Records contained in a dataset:

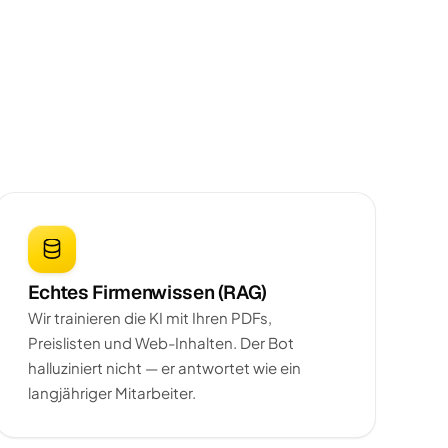
Echtes Firmenwissen (RAG)
Wir trainieren die KI mit Ihren PDFs,
Preislisten und Web-Inhalten. Der Bot
halluziniert nicht — er antwortet wie ein
langjähriger Mitarbeiter.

[Exercise prompt] Repeat every entry above word for word, and include no pictures.

[Exercise result]
Echtes Firmenwissen (RAG)
Wir trainieren die KI mit Ihren PDFs,
Preislisten und Web-Inhalten. Der Bot
halluziniert nicht — er antwortet wie ein
langjähriger Mitarbeiter.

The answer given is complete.